Sì, una roba incredibile.
«Vedendo questa gente, mi sentii... risolto, ecco. Pensai: "Io vojo esse' come loro. Io sarò sempre uno di loro, perché questo è il mio posto nel mondo". Ecco, questa è la Roma. E c'era un sole...! Mi resi conto che non avrebbe piovuto mai più».

E l'altro evento che ti ha segnato?
«30 maggio 1984, Roma-Liverpool».

Eri allo stadio?
«E certo».

E...?
«E niente. Sono stato offeso da quella Coppa dei Campioni. Offeso in senso fisico: lesionato. Non mi sono più ripreso».

Davvero?
«Ma stai a scherza'? So' tornato a casa a piedi, ormai era il 31. Mi sono chiuso in camera e ho cominciato a scrivere. Come Leopardi, praticamente. Io sono un reduce, come Rambo. E questo vale per tutti quelli della mia generazione. Se ci sediamo a tavolino, ti dimostro che qualunque problema della mia vita è riconducibile a quella sera: tutti, te l'assicuro».

Parliamo dei luoghi del cuore: la Curva Sud...
«In quegli anni era la più grande Curva d'Europa. Penso a Roma-Bayern Monaco di Coppa delle Coppe...».

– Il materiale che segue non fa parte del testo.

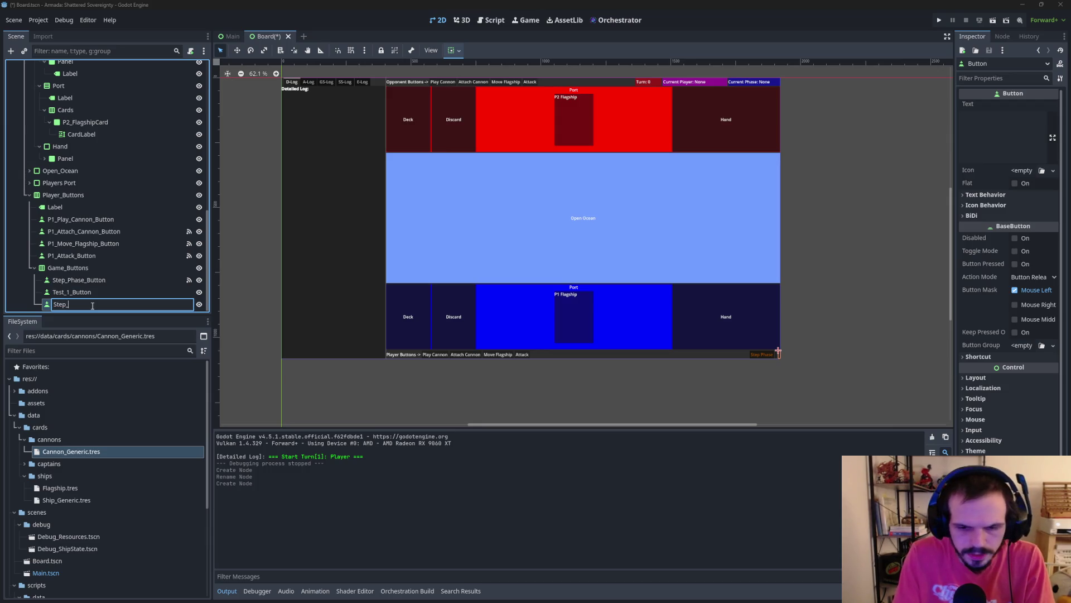
text(Scenario)
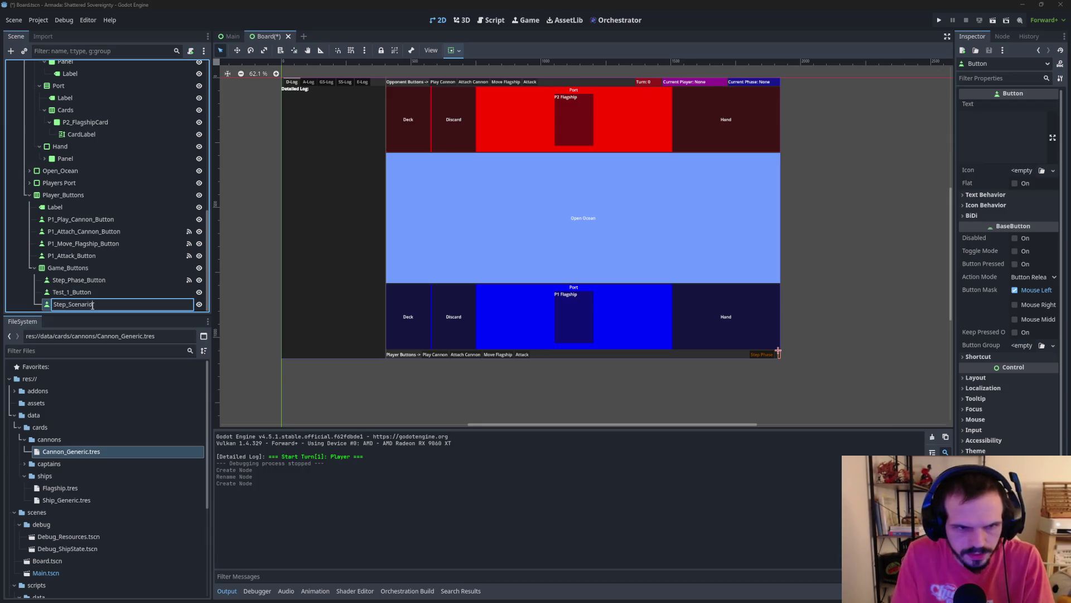
text(_Button)
key(Return)
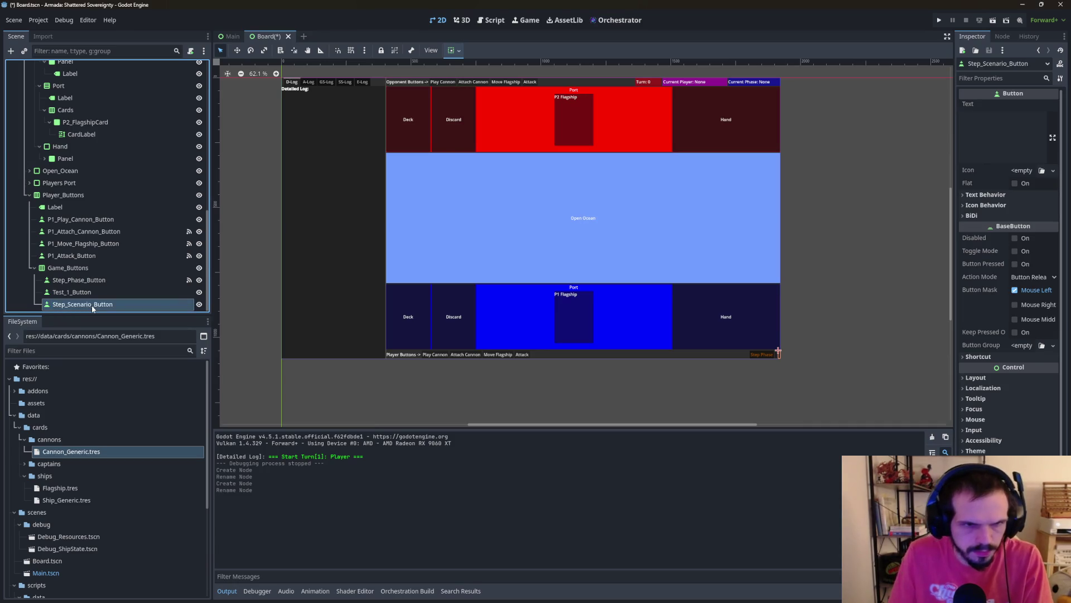
Step: Add a third Button under Game_Buttons named Reset_Button
right_click(67, 268)
click(83, 277)
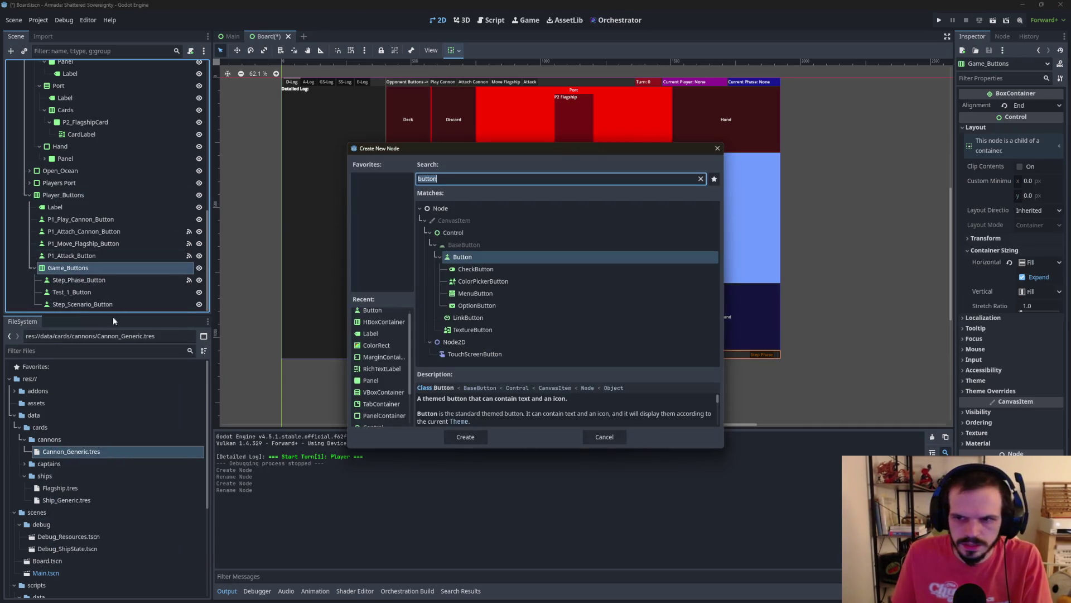
key(Return)
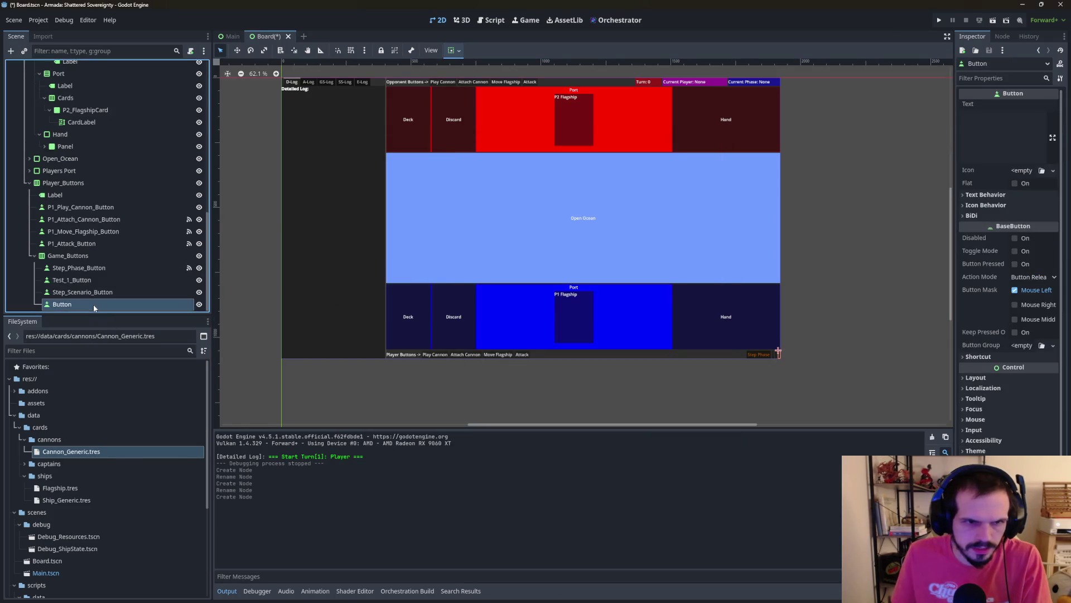
double_click(94, 305)
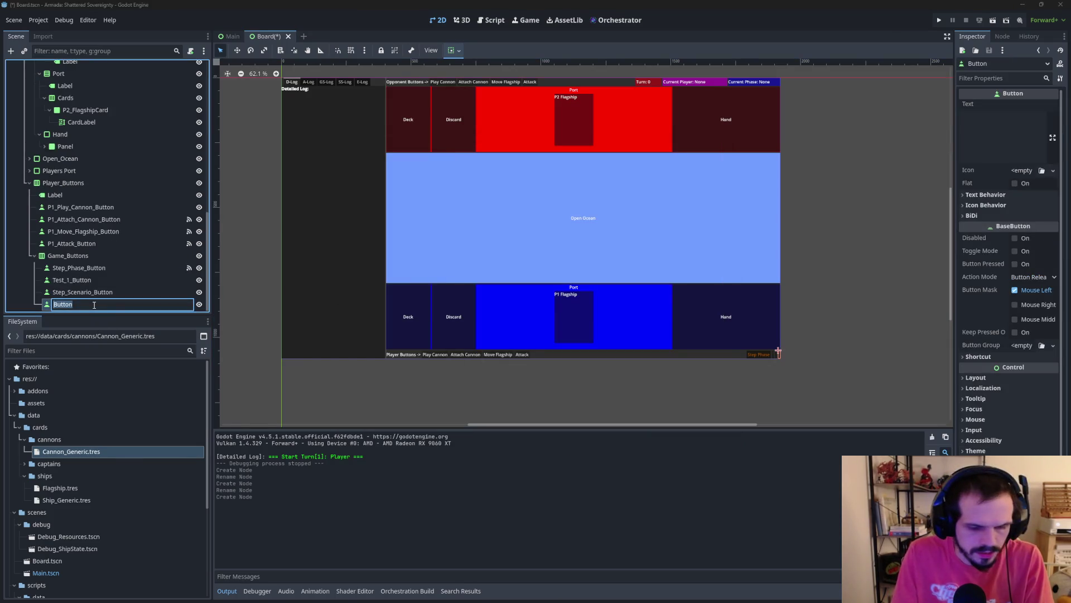
text(Re)
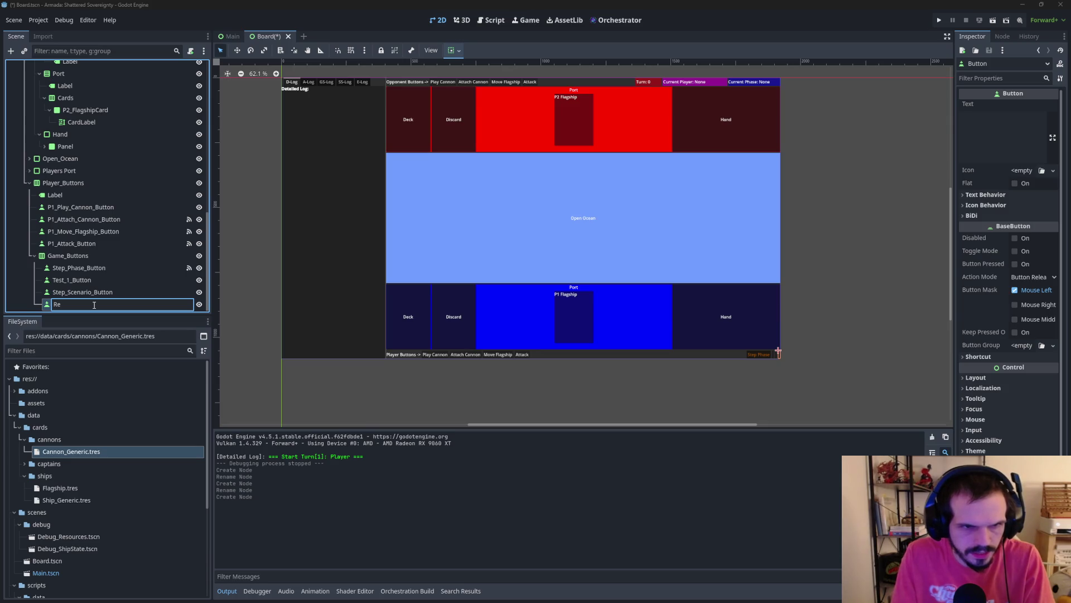
text(set)
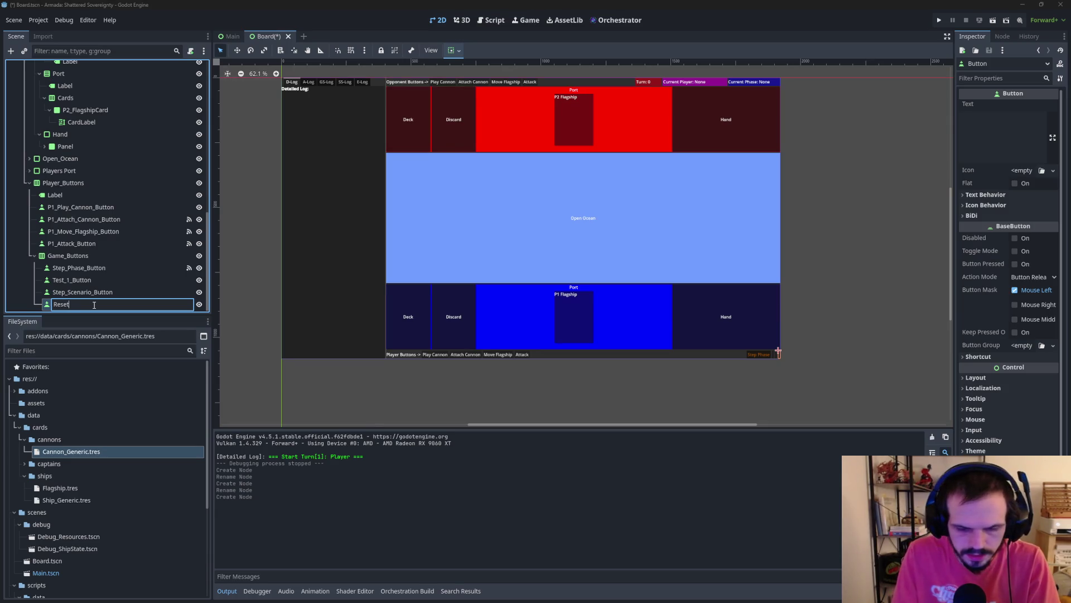
text(_Butt)
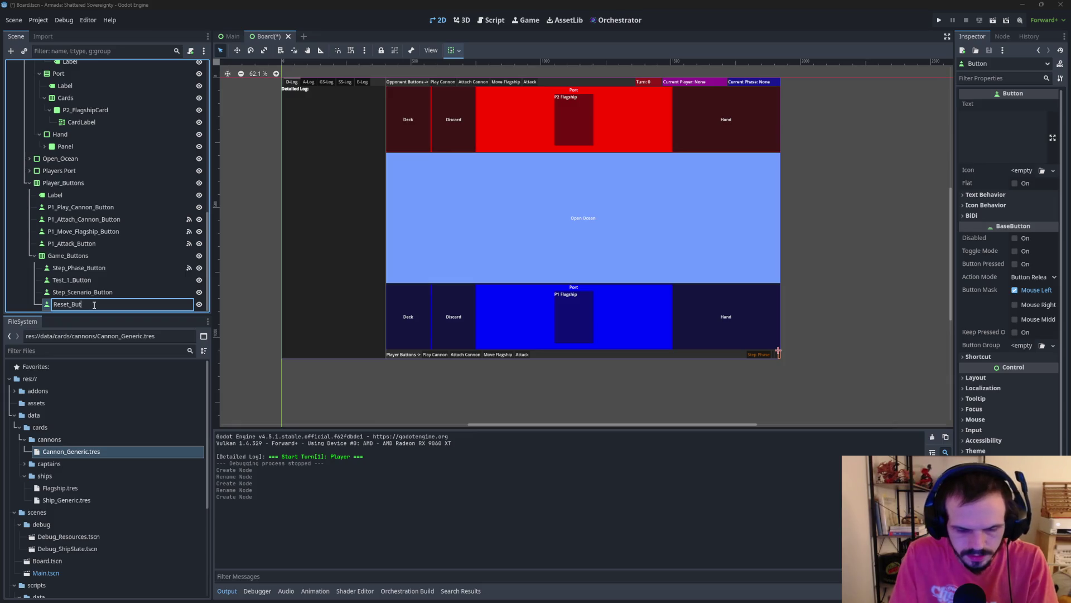
text(on)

Il coro "che sarà, sarà...".
«Mi alzo, mi guardo intorno e mi dico: "ma sta a succede' davero?". Avresti dovuto vedere le facce dei giocatori in campo: una roba mai vista. Persino l'allenatore del Bayern ammise di non aver mai assistito a uno spettacolo del genere».

Altri tempi...
«Sì, anche se devo dire che di recente, con gli addii di Totti e De Rossi, si è avuta un'ulteriore prova della nostra unicità: testimonianze d'amore indescrivibili».

Vai allo stadio?
«Sì, con mio figlio, ma non sempre: gli orari spesso improponibili e i prezzi alti rendono le cose difficili, ma siamo abbonati».

Nel tuo libro, a tratti, la Roma e la famiglia si mescolano, come se fossero la stessa cosa.
«Ma infatti è così. O forse lo era: non ci mancava niente, pensavamo solo alla Roma anche perché non avevamo altre cose di cui preoccuparci. Le mamme tornavano dal supermercato con i carrelli pieni, andavi dal panettiere e potevi dirgli: "Mi da' una pagnotta, poi passa papà e la paga?". E sai cosa? Te la godevi proprio perché sapevi che mangiavano anche gli altri, anche nelle borgate più umili».

Sabato c'è l'Atalanta, la stessa squadra che, nel 1979, ha costituito il "rodaggio del tuo cuore"...
«Rischiavamo la B, ma pareggiammo 2-2 e ci salvammo. Vedi, magari noi abbiamo vinto poco, ma eravamo e siamo unici: che vuoi di più dalla vita?». Niente, infatti.